- [Task]
Every entry is to be returned unchanged, and no picture is to be included.

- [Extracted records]

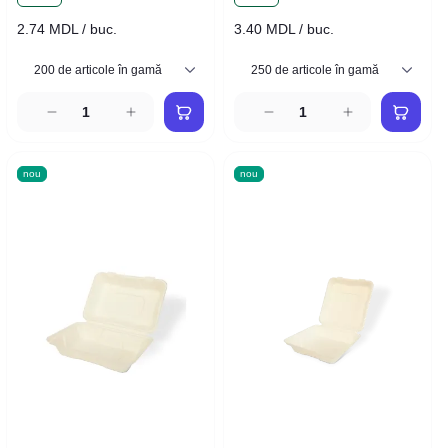
2.74 MDL / buc.
3.40 MDL / buc.
nou
nou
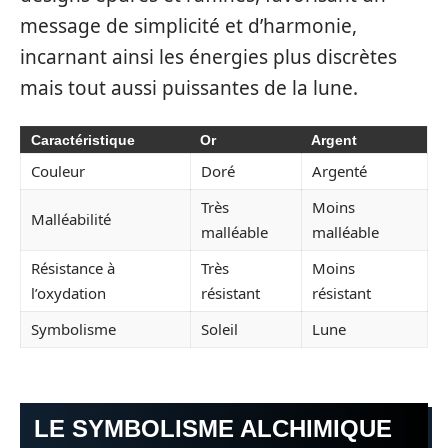
message de simplicité et d’harmonie,
incarnant ainsi les énergies plus discrètes
mais tout aussi puissantes de la lune.
Caractéristique
Or
Argent
Couleur
Doré
Argenté
Très
Moins
Malléabilité
malléable
malléable
Résistance à
Très
Moins
l’oxydation
résistant
résistant
Symbolisme
Soleil
Lune
LE SYMBOLISME ALCHIMIQUE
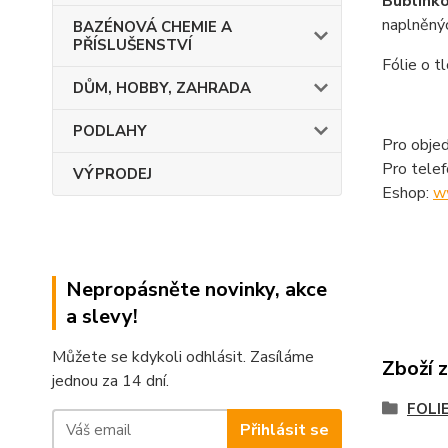
Bublinko
naplněnýc
BAZÉNOVÁ CHEMIE A
PŘÍSLUŠENSTVÍ
Fólie o t
DŮM, HOBBY, ZAHRADA
PODLAHY
Pro objed
Pro tele
VÝPRODEJ
Eshop:
w
Nepropásněte novinky, akce
a slevy!
Můžete se kdykoli odhlásit. Zasíláme
Zboží 
jednou za 14 dní.
FOLI
Přihlásit se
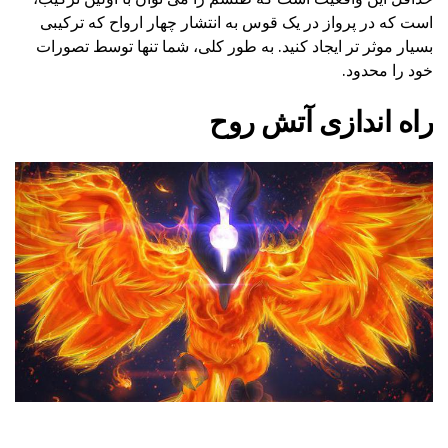
است که در پرواز در یک قوس به انتشار چهار ارواح که ترکیبی
بسیار موثر تر ایجاد کنید. به طور کلی، شما تنها توسط تصورات
خود را محدود.
راه اندازی آتش روح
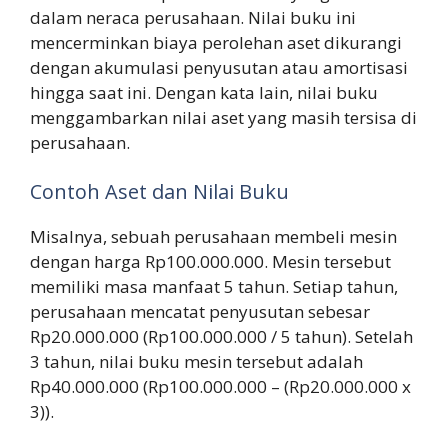
dalam neraca perusahaan. Nilai buku ini
mencerminkan biaya perolehan aset dikurangi
dengan akumulasi penyusutan atau amortisasi
hingga saat ini. Dengan kata lain, nilai buku
menggambarkan nilai aset yang masih tersisa di
perusahaan.
Contoh Aset dan Nilai Buku
Misalnya, sebuah perusahaan membeli mesin
dengan harga Rp100.000.000. Mesin tersebut
memiliki masa manfaat 5 tahun. Setiap tahun,
perusahaan mencatat penyusutan sebesar
Rp20.000.000 (Rp100.000.000 / 5 tahun). Setelah
3 tahun, nilai buku mesin tersebut adalah
Rp40.000.000 (Rp100.000.000 – (Rp20.000.000 x
3)).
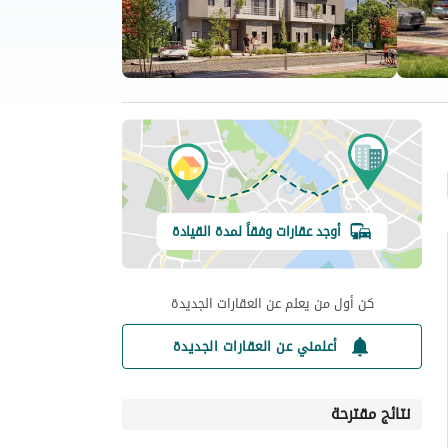
أوجد عقارات وفقاً لمدة القيادة
كن أول من يعلم عن العقارات الجديدة
أعلمني عن العقارات الجديدة
نتائج مقترحة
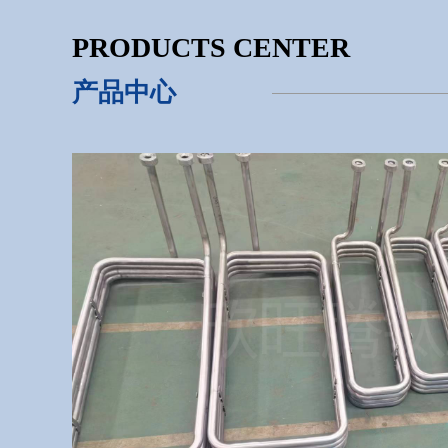
PRODUCTS CENTER
产品中心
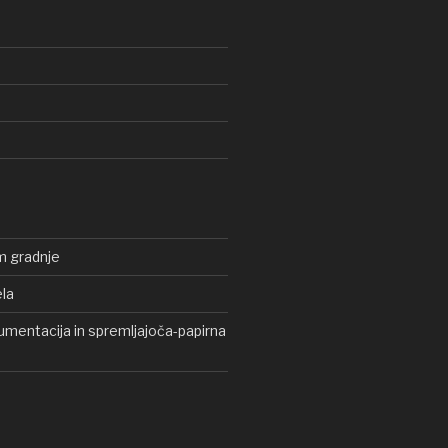
m gradnje
ela
mentacija in spremljajoča-papirna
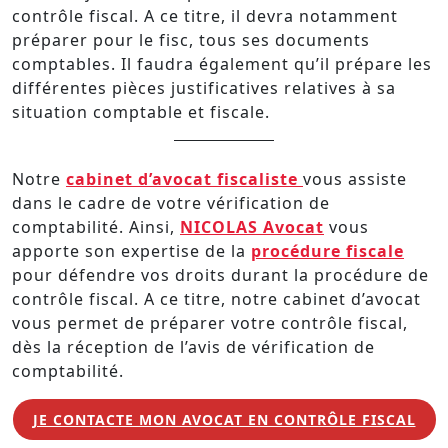
contrôle fiscal. A ce titre, il devra notamment
préparer pour le fisc, tous ses documents
comptables. Il faudra également qu’il prépare les
différentes pièces justificatives relatives à sa
situation comptable et fiscale.
Notre
cabinet d’avocat fiscaliste
vous assiste
dans le cadre de votre vérification de
comptabilité. Ainsi,
NICOLAS Avocat
vous
apporte son expertise de la
procédure fiscale
pour défendre vos droits durant la procédure de
contrôle fiscal. A ce titre, notre cabinet d’avocat
vous permet de préparer votre contrôle fiscal,
dès la réception de l’avis de vérification de
comptabilité.
JE CONTACTE MON AVOCAT EN CONTRÔLE FISCAL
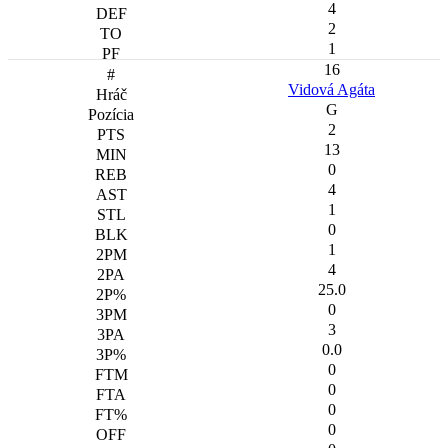
4
2
1
16
Vidová Agáta
G
2
13
0
4
1
0
1
4
25.0
0
3
0.0
0
0
0
0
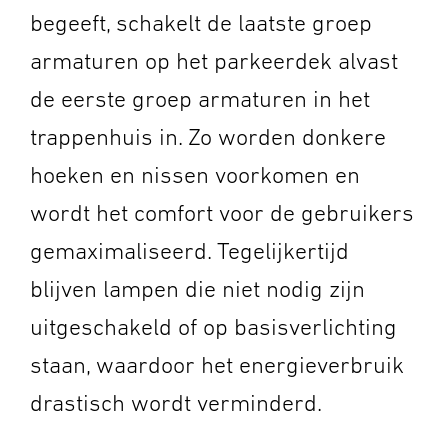
begeeft, schakelt de laatste groep
armaturen op het parkeerdek alvast
de eerste groep armaturen in het
trappenhuis in. Zo worden donkere
hoeken en nissen voorkomen en
wordt het comfort voor de gebruikers
gemaximaliseerd. Tegelijkertijd
blijven lampen die niet nodig zijn
uitgeschakeld of op basisverlichting
staan, waardoor het energieverbruik
drastisch wordt verminderd.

- [Result of this exercise]
2.74 MDL / buc.
3.40 MDL / buc.
nou
nou
message de simplicité et d’harmonie,
incarnant ainsi les énergies plus discrètes
mais tout aussi puissantes de la lune.
Caractéristique
Or
Argent
Couleur
Doré
Argenté
Très
Moins
Malléabilité
malléable
malléable
Résistance à
Très
Moins
l’oxydation
résistant
résistant
Symbolisme
Soleil
Lune
LE SYMBOLISME ALCHIMIQUE
Bublinko
naplněnýc
BAZÉNOVÁ CHEMIE A
PŘÍSLUŠENSTVÍ
Fólie o t
DŮM, HOBBY, ZAHRADA
PODLAHY
Pro objed
Pro tele
VÝPRODEJ
Eshop:
w
Nepropásněte novinky, akce
a slevy!
Můžete se kdykoli odhlásit. Zasíláme
Zboží 
jednou za 14 dní.
FOLI
Přihlásit se
است که در پرواز در یک قوس به انتشار چهار ارواح که ترکیبی
بسیار موثر تر ایجاد کنید. به طور کلی، شما تنها توسط تصورات
خود را محدود.
راه اندازی آتش روح
dalam neraca perusahaan. Nilai buku ini
mencerminkan biaya perolehan aset dikurangi
dengan akumulasi penyusutan atau amortisasi
hingga saat ini. Dengan kata lain, nilai buku
menggambarkan nilai aset yang masih tersisa di
perusahaan.
Contoh Aset dan Nilai Buku
Misalnya, sebuah perusahaan membeli mesin
dengan harga Rp100.000.000. Mesin tersebut
memiliki masa manfaat 5 tahun. Setiap tahun,
perusahaan mencatat penyusutan sebesar
Rp20.000.000 (Rp100.000.000 / 5 tahun). Setelah
3 tahun, nilai buku mesin tersebut adalah
Rp40.000.000 (Rp100.000.000 – (Rp20.000.000 x
3)).
أوجد عقارات وفقاً لمدة القيادة
كن أول من يعلم عن العقارات الجديدة
أعلمني عن العقارات الجديدة
نتائج مقترحة
PRODUCTS CENTER
产品中心
m gradnje
ela
mentacija in spremljajoča-papirna
contrôle fiscal. A ce titre, il devra notamment
préparer pour le fisc, tous ses documents
comptables. Il faudra également qu’il prépare les
différentes pièces justificatives relatives à sa
situation comptable et fiscale.
Notre
cabinet d’avocat fiscaliste
vous assiste
dans le cadre de votre vérification de
comptabilité. Ainsi,
NICOLAS Avocat
vous
apporte son expertise de la
procédure fiscale
pour défendre vos droits durant la procédure de
contrôle fiscal. A ce titre, notre cabinet d’avocat
vous permet de préparer votre contrôle fiscal,
dès la réception de l’avis de vérification de
comptabilité.
JE CONTACTE MON AVOCAT EN CONTRÔLE FISCAL
4
2
1
16
Vidová Agáta
G
2
13
0
4
1
0
1
4
25.0
0
3
0.0
0
0
0
0
begeeft, schakelt de laatste groep
armaturen op het parkeerdek alvast
de eerste groep armaturen in het
trappenhuis in. Zo worden donkere
hoeken en nissen voorkomen en
wordt het comfort voor de gebruikers
gemaximaliseerd. Tegelijkertijd
blijven lampen die niet nodig zijn
uitgeschakeld of op basisverlichting
staan, waardoor het energieverbruik
drastisch wordt verminderd.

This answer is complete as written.